All this week my postings are a part of the 2nd Annual Knitting & Crochet Blog Week. To learn more about it, just click here.
Let me first start off by saying that I am an equal opportunity yarn user. I strongly believe in giving ever yarn a chance. There is no such thing to me as ‘bad’ yarn.
With that being said, I find offense in those who persist in putting down acrylic yarns. I can understand personal preferences for one yarn type over the other, put to dismiss acrylic to the point of wanting to excommunicate it from the church of yarn is just going to far.
Acrylic has had a history of being hard and stiff, but no more so then wool being equated with smelly and itchy. Yet, like wool, acrylic has improved in quality over the years. Please, before you turn up your nose at this step-child of the knitting and crochet world, why not allow me to enlighten you on why you should take a second look at acrylic.
Acrylic is a synthetic fiber that was developed by the DuPont Corporation in 1941. It is in the same family is nylon, polyester and micro fiber. (That’s for those of you who look down your nose at acrylic while picking up four skeins of cotton/micro fiber blend for your next project.)
Considered ’cheap’ yarn, by many, I believe its low coast is one of the things that makes acrylic so popular. Personally speaking, I find it hard to pay $35.00 for a skein of yarn- even if it is made of cashmere, handspun and hand dyed. For many crafters, especially just starting out, it is difficult to justify spending large amounts of money like that. Acrylic gives you that chance to make something beautiful with little financial investment. And most people can agree that seeing a sweater you tried to knit turn into a multi-armed glob feels less heart-wrenching having paid $8.50 for the yarn then if you had dished out $85.00 for it.
A professional chameleon, acrylic can be whatever you want it to be. Praised for its properties that are so similar to that of wool, acrylic has the ability to mimic such yarns as the highly revered cashmere. Pashmina and cashmina are the acrylic versions. (Yes, those are acrylics, not cashmere from some other exotic breed of goat.) Fun fur and eyelash can give credit to acrylic for making them a fashion craze. And lets not forget how acrylic brought the words ’novelty yarns’ into the vocabulary of every crafter with such offerings as Chenille and Lame. An acrylic yarn I recently worked with has the look and feel of handspun felted wool. From super bulky to spider web lace- acrylic yarn’s versatility is endless.
Within acrylic’s durability lies its greatest strength. How many yarns can hold up to multiple machine washings in various water temperatures? Show me a yarn that can withstand the constant pull and strain from the tight tension of new knitters just learning to knit and purl. Give me a yarn that has been able to stand up to continuous household wear and abuse. I don’t believe we have ever asked any other yarn to work as a kitchen accessory, outdoor rug, sweater, purse, slipper, coat, toy, bathroom accessory, sock, rag, table runner, bedspread, baby blanket and various other items- while expecting it to perform to the same high standard in each area. Acrylic is resistant to moths, oil, chemicals and is very resistant to deterioration from being exposed to sunlight. This is why, like Twinkies and cockroaches, acrylic will be around long after we are gone.

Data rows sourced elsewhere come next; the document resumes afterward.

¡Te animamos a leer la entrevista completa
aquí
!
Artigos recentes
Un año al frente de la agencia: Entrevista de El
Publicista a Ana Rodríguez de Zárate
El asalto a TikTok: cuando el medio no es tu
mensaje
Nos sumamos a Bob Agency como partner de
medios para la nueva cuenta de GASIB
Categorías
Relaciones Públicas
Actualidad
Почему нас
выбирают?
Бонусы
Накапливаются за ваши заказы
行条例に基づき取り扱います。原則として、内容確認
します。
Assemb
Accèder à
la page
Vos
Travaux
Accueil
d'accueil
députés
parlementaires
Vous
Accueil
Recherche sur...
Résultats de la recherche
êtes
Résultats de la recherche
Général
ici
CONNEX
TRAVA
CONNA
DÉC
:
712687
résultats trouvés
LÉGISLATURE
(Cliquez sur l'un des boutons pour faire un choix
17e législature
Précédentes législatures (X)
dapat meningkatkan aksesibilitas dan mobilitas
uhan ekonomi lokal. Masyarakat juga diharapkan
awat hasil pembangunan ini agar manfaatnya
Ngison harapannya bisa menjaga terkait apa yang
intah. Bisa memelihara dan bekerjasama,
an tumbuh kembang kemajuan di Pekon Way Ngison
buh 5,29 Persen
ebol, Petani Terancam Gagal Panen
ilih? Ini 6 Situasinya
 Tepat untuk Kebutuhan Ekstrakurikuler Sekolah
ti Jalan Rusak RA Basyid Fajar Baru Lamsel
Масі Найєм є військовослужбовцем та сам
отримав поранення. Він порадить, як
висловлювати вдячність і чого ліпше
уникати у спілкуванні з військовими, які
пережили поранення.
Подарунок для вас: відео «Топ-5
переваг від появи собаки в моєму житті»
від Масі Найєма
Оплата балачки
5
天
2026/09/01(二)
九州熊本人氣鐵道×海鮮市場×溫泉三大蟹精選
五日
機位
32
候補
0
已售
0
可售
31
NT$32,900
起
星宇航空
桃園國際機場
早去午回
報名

Now, here is where I usually hear from people about the fact that acrylic is man made and the chemicals used to make it is poisoning our waters, polluting our air, threatening our eco system and sending our world into utter self destruction. Yes, acrylic is a man made chemical based product. But compared to how many items currently in every home, school and hospital around the world that is made from and/or depends on acrylic, its yarn form is in no way making that big of a carbon footprint on our world.
So, before you dismiss acrylic yarn as some dark shameful part of needlecraft history that should never be spoken of again, entertain me with this little experiment. Go to your local yarn store, pick up a soft yarn like Lion Brand Homespun, cast on and see if acrylic doesn’t stitch its way back into a respectable place in your heart.